■ **ASSIGNMENT**
Report only how many lines of the records contain the word "which".

□ □ □ □ □

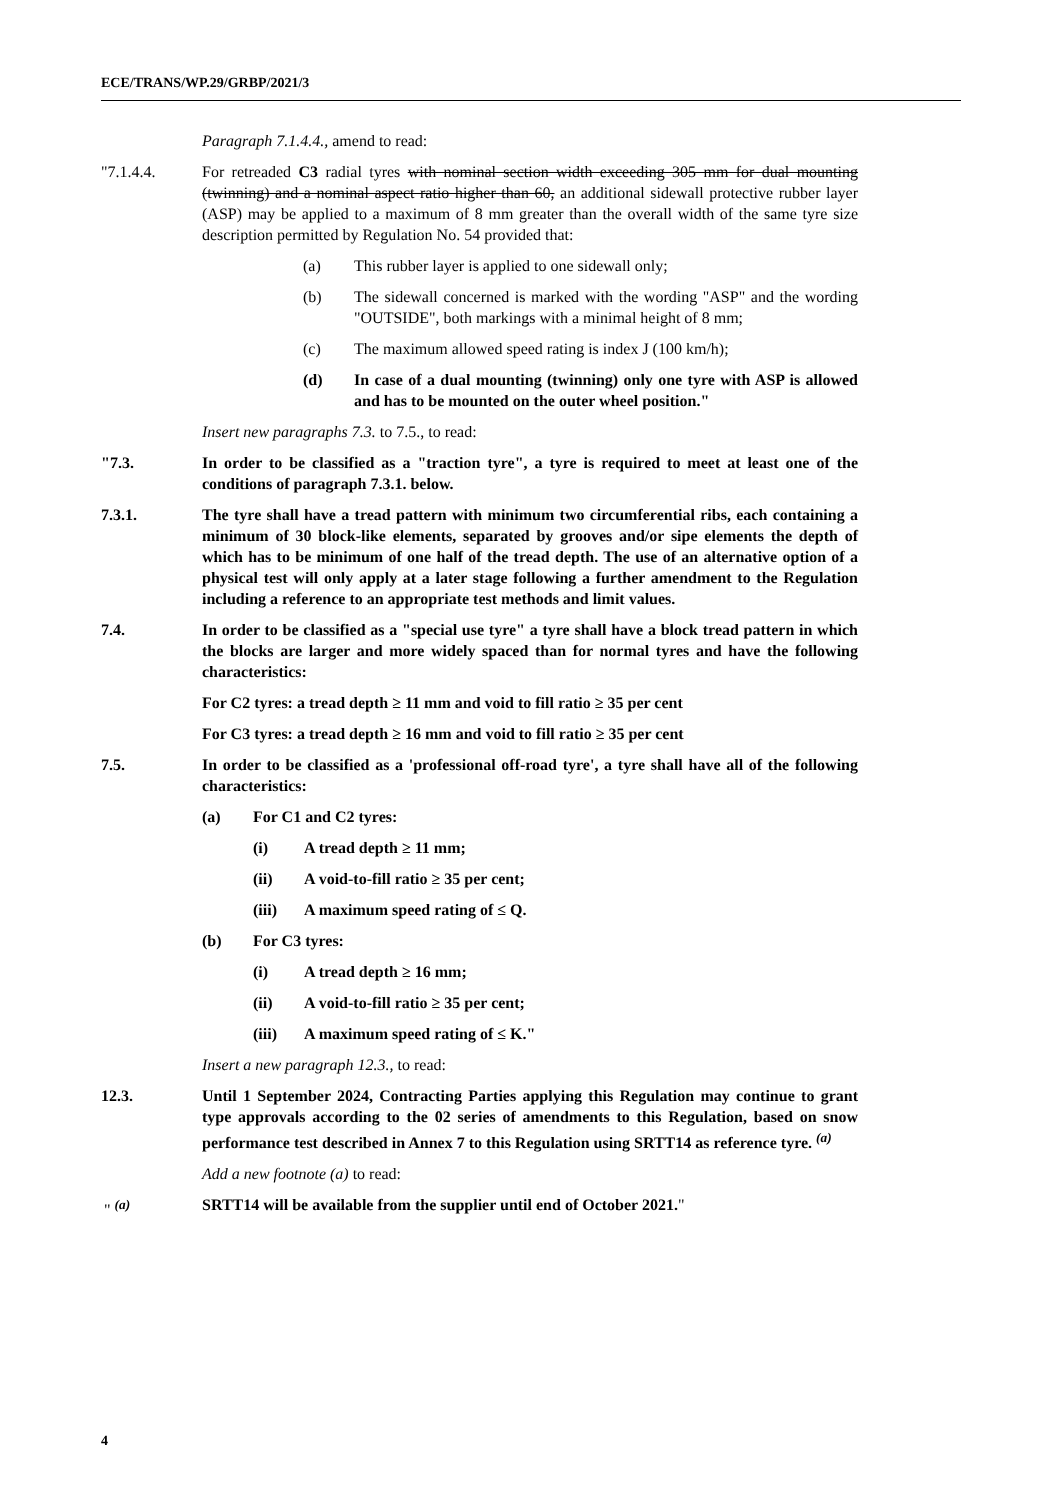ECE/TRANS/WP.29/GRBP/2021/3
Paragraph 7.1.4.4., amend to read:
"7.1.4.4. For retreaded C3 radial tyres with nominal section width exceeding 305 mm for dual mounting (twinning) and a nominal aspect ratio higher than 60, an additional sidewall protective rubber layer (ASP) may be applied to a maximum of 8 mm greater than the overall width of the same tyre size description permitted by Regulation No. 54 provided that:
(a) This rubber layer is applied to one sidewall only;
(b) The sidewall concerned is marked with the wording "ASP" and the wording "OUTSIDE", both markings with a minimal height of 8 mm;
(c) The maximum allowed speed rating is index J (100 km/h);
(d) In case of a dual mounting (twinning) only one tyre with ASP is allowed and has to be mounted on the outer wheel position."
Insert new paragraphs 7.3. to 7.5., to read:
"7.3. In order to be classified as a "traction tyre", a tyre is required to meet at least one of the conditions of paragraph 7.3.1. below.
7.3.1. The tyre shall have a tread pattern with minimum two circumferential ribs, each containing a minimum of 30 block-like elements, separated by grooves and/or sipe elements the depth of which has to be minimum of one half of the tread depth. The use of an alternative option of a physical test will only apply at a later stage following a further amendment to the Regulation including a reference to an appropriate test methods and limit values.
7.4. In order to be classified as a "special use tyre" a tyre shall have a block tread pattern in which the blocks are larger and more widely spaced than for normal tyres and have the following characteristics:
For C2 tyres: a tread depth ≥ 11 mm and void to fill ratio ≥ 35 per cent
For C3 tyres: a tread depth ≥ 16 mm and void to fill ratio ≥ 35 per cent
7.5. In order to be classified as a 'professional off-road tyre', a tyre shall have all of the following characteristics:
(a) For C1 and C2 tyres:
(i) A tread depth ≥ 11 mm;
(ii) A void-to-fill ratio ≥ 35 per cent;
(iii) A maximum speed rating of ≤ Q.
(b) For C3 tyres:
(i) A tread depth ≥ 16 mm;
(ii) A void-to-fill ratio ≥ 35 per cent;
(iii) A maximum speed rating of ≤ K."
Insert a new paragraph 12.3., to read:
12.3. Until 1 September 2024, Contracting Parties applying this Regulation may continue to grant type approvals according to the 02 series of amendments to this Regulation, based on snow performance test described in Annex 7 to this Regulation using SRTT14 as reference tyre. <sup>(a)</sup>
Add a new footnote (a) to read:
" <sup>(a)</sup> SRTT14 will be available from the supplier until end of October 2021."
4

□ □ □ □ □

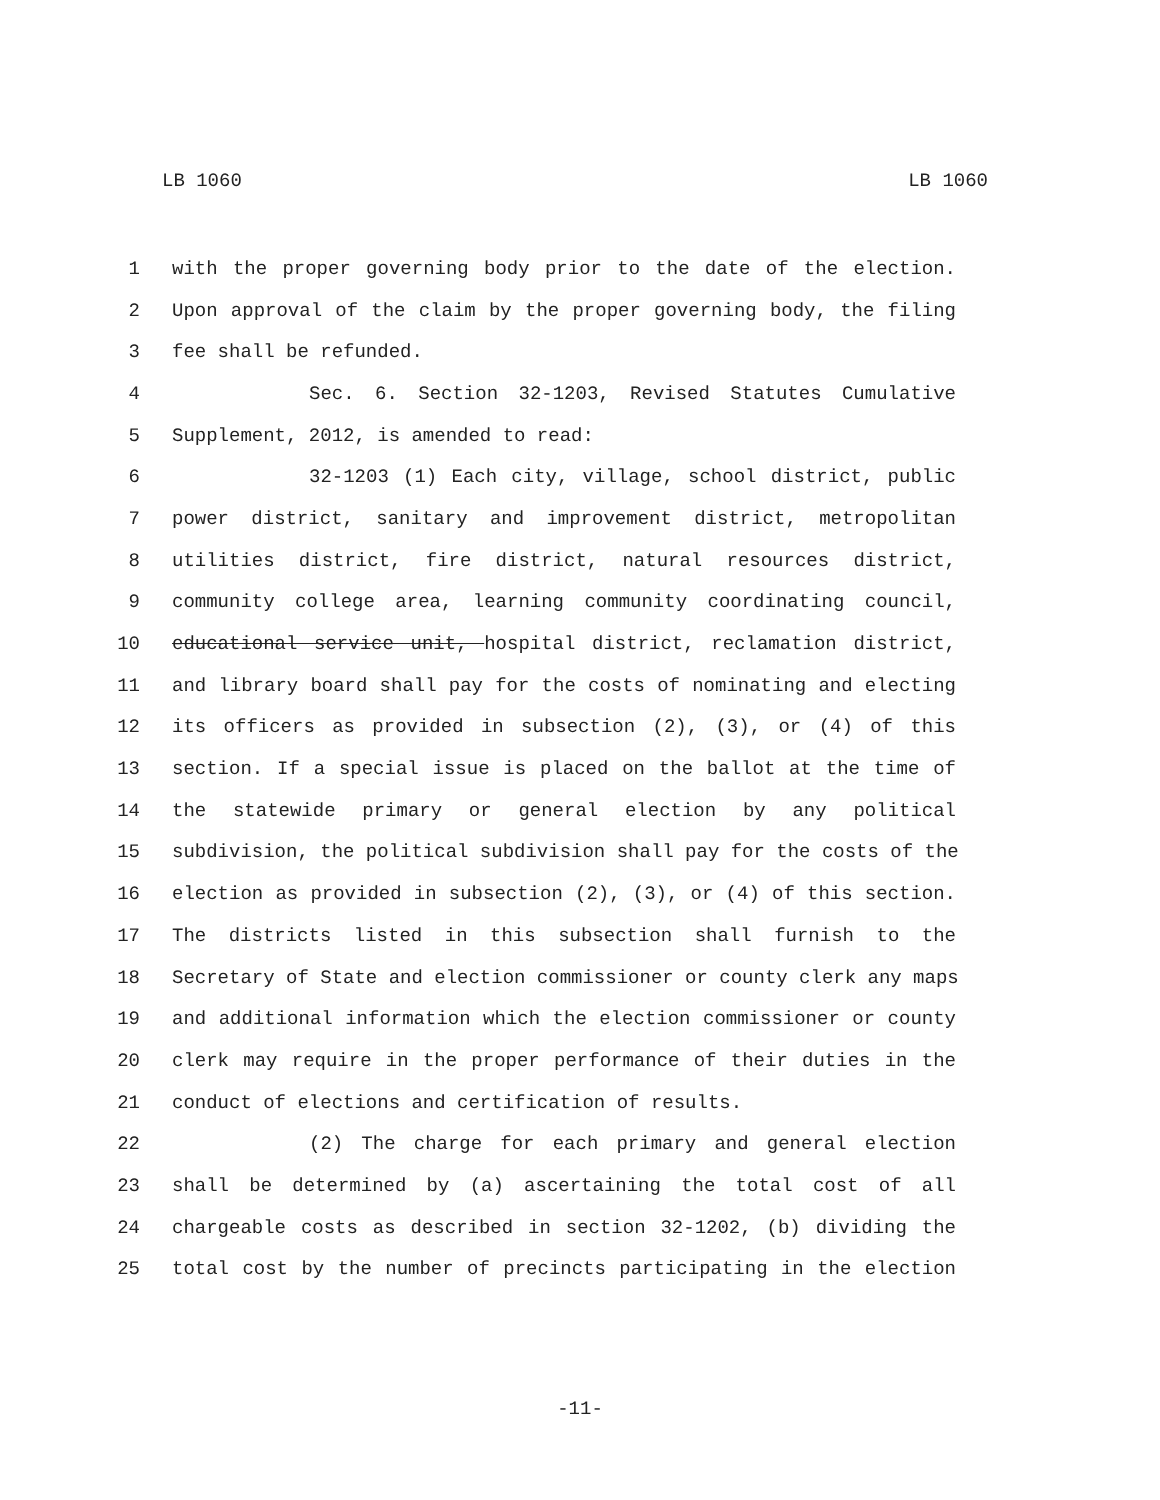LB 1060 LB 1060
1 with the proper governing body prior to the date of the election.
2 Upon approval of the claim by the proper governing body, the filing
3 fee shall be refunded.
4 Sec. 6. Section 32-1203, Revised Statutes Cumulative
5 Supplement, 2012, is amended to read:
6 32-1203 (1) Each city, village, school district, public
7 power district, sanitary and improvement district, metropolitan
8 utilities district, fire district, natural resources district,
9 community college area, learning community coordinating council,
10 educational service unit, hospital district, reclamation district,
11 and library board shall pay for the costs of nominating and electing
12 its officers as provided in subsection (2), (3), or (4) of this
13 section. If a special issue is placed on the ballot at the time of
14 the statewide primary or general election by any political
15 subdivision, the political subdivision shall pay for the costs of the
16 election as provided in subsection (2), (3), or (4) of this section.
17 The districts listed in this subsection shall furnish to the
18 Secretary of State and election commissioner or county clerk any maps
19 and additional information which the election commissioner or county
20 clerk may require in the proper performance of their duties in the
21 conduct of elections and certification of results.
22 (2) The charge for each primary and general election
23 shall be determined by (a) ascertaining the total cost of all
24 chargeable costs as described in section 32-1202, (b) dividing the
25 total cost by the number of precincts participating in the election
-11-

□ □ □ □ □

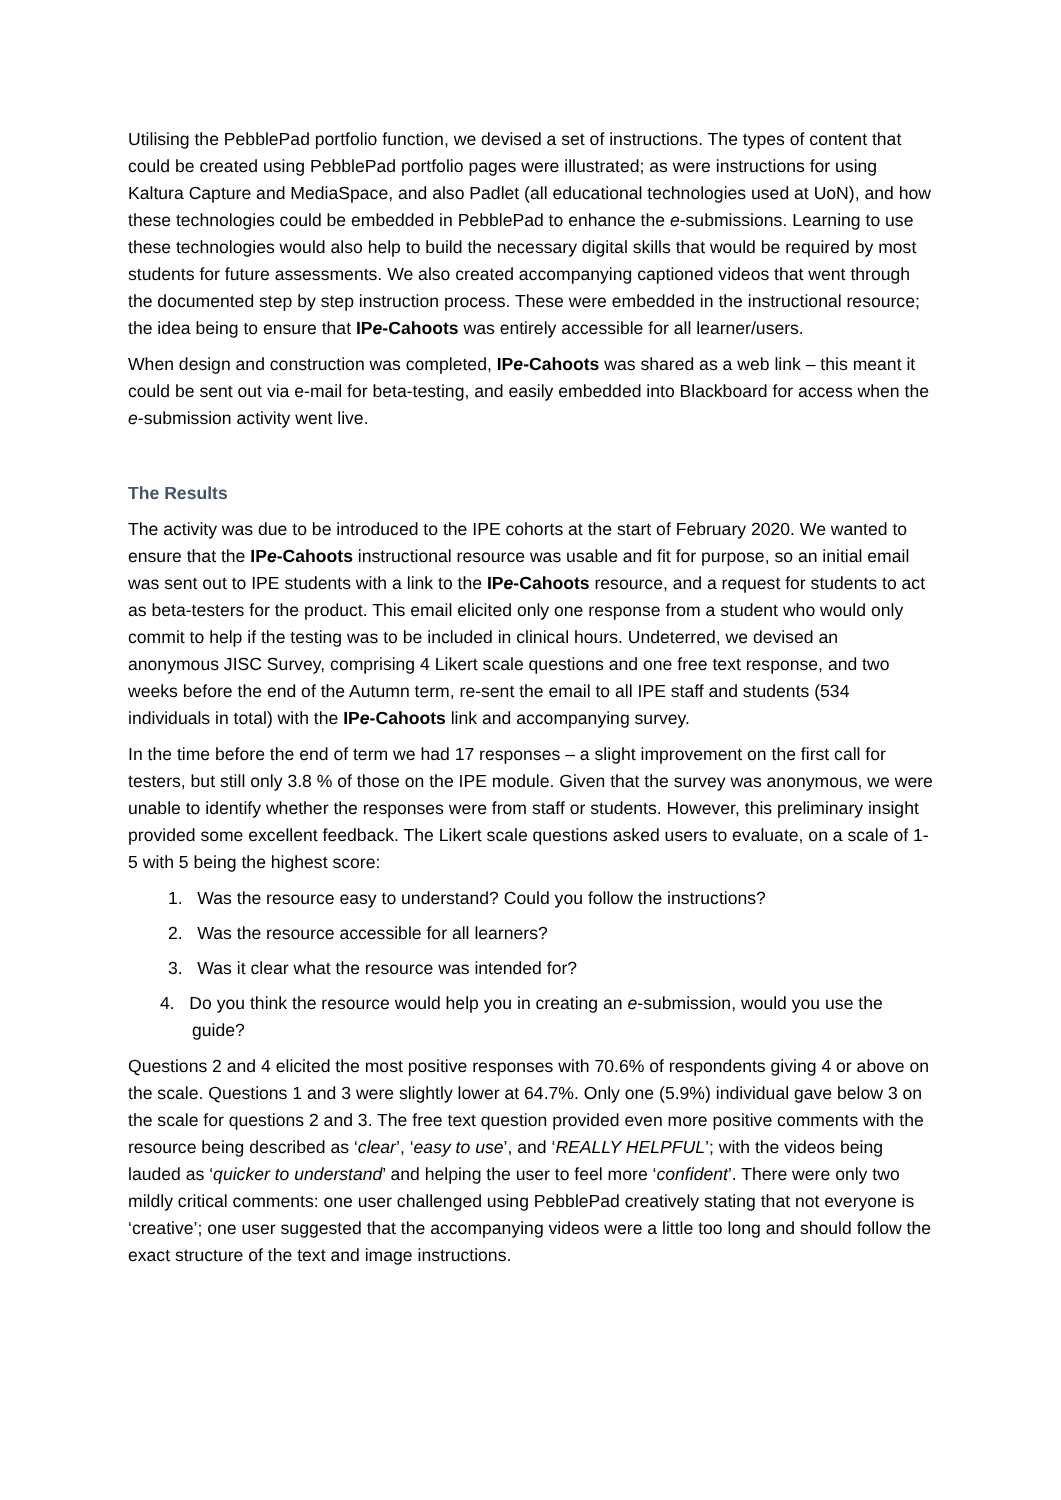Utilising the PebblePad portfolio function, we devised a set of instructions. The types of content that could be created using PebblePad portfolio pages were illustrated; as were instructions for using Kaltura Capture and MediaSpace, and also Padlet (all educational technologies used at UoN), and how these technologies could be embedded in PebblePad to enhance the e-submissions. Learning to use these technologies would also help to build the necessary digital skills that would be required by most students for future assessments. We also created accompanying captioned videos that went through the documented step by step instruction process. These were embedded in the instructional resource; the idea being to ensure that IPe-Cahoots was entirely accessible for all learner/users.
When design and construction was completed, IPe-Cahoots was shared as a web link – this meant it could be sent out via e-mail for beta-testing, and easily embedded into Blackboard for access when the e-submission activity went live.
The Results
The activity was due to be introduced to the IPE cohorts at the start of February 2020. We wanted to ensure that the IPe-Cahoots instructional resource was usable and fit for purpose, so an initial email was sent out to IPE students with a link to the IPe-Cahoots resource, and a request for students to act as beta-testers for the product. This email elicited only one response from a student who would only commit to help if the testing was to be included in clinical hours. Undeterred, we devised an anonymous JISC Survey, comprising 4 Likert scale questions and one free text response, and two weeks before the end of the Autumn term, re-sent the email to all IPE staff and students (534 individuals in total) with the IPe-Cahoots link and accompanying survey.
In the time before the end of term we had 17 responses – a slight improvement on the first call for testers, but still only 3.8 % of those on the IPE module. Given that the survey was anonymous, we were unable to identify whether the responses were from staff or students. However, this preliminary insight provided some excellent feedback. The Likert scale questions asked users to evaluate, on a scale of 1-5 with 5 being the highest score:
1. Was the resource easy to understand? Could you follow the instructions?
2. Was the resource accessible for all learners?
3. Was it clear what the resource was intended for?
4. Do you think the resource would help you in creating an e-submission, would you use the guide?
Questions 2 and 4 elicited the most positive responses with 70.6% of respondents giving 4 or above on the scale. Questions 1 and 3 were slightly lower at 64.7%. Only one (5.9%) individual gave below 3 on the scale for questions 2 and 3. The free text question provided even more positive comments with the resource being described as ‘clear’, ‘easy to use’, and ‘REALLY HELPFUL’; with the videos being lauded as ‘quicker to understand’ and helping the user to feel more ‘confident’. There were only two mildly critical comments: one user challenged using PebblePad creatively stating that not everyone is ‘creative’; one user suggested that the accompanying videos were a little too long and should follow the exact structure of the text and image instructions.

□ □ □ □ □

■ **RESULT OF THIS EXERCISE**
3